Three Seeds Under

searching for wholeness in a fractured world

Archive for the tag “ars vitae”

a small reminder

I’ve learned over the years that inner space tends to mirror outer space. The messier my house is, the more scattered and depressed I feel. It would be easy enough to say that my depression causes the messy house, which could very well be true. But that doesn’t explain why organizing my a desktop helps me to organize my thoughts, or washing a sink full of dirty dishes helps me to feel like I’ve processed some of my own feelings. Sometimes I think serenity doesn’t begin in the mind, but in the home or the office.

As I mentioned in my last post, my husband and I are in the process of moving. The house is a disaster right now, and pretty much destined to remain one until all of our stuff has been packed away and brought to the new apartment. I’ve felt uprooted all this week, unable to concentrate on anything for long. There’s this little ball of anxiety in the pit of my stomach — so much to do between moving and looking for a new job!

But yesterday, my husband came down to my office with a little gift — a lily he’d picked from the garden. I cleared a little place for it amidst the piles of craft supplies I’ve been sorting through on my desk. It’s still sitting there next to my sun lamp, a fragrant reminder that every little taste of serenity counts. I don’t think it’s a coincidence that I’ve managed to re-do my resume and get two applications and cover letters sent out since he put it there. When I’m feeling disjointed, I just look at the flower. Not at the moving boxes. Not at the dishes I need to carry upstairs.
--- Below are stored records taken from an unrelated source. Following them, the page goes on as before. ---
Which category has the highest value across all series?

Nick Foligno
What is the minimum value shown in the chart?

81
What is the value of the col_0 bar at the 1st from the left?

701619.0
Not at the piles of clutter that I still need to sort through.

Just the flower.


Feeling stressed? Messy house? Try it! Just clear one tiny space, for now, and give yourself something beautiful to look at. And let me know if it works!

The Art of Life

At our church every Sunday, we have a moment I treasure called Joys and Sorrows. The celebrant usually introduces it with, “As we travel through life, each of us comes upon high and low points in individual journeys. By sharing these peaks and valleys with others, our sorrows are lightened and our joys enhanced.” I’m not sure if this is a peak or a valley I’ve stumbled upon. Maybe it’s both — a swaying rope bridge suspended high over a valley. My blog has sat empty for a few weeks now while I started the journey across it. But now that I’m feeling more secure in my footing, I’m ready to share.
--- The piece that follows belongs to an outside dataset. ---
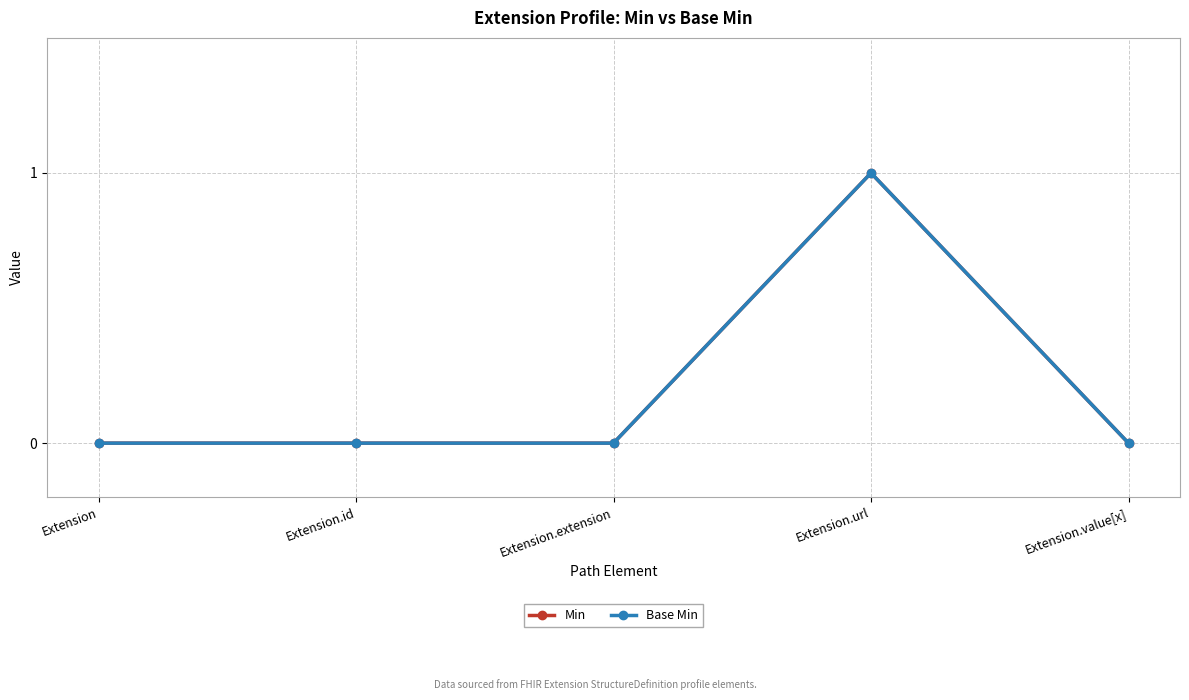

True or false: Min and Base Min cross at least once.

False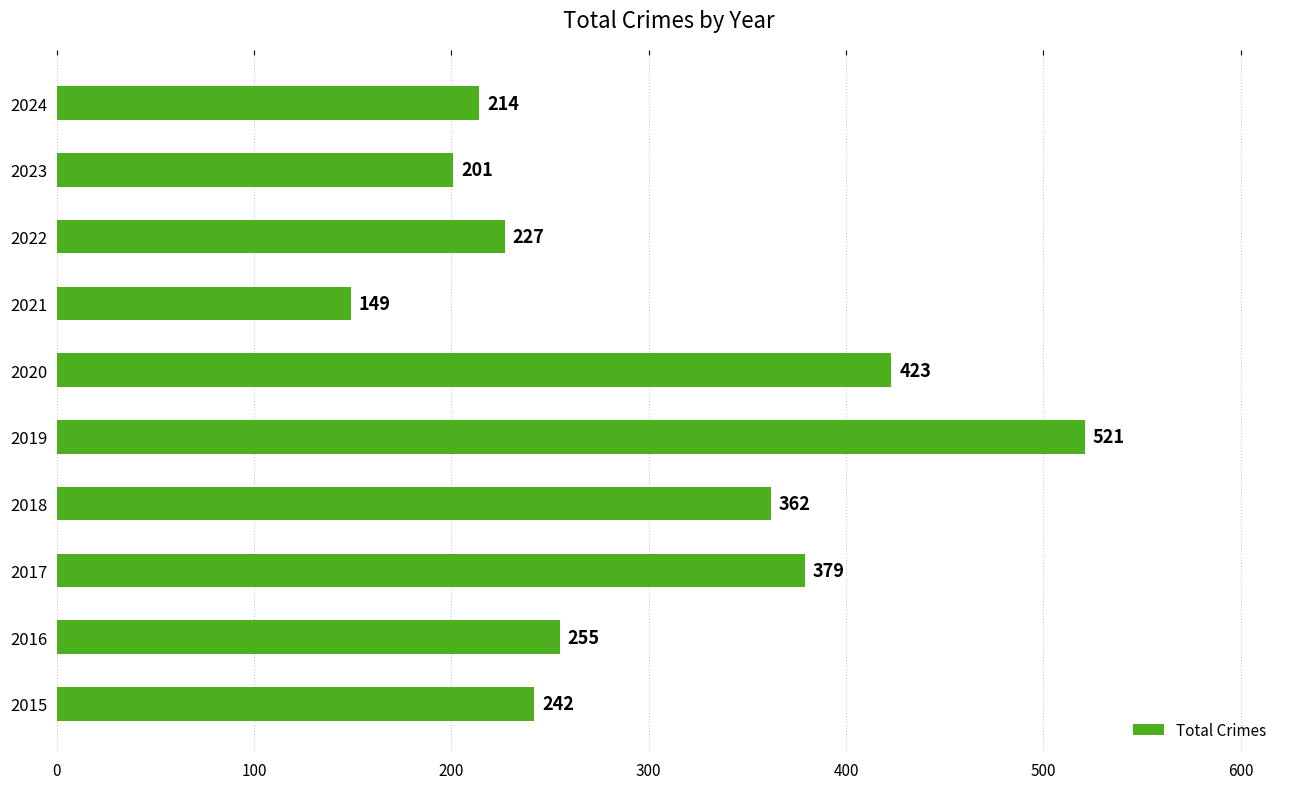

True or false: the data shows 227 at 2022.

True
Tomorrow, I’ll be posting about Terri Windling’s fantastic novel, The Wood Wife, which I made a point of re-reading four years ago when my husband and I moved from the lovely bayside town of Bellingham to the shrub steppe desert of Yakima. It’s been a joy and a challenge living here — I’ve grown a lot, met some fabulous people, and even learned to appreciate the beauty of the red hills that loom like sleeping dinosaurs on the horizon. For awhile, we strongly considered buying a house and settling down here. But if we did, I think that’s just what it would feel like — settling.

In our hearts, we’ve never stopped thinking of Bellingham as home. We even have a map of Bellingham Bay over our mantle. Soon enough, we’re going to see it again in person. I’ve resigned from my job, and we’re preparing to move back to the town we love.


In The Artist’s Way, by Julia Cameron, I found a quote that has been my motto: Leap, and the net will appear. I don’t have a new job lined up yet , and I’m going to miss the community we’ve found. We’ll almost certainly take a hit financially. But in a way, it’s never going to be easier to move than it is right now, while my husband is in graduate school and we don’t have any kids. It’s a leap of faith — but even if the net doesn’t materialize, hitting bottom, in this case, won’t be all that bad. God knows we’ve learned how to live cheaply in Bellingham. And this move will put us closer to family, and to used bookstores, and coffee shops, and public transit, and a million other things that have made my life poorer through missing them. At any rate, I’m seeing the road ahead, not as a trial, but as an adventure. I’m looking forward to these next few months, rickety footbridge and all!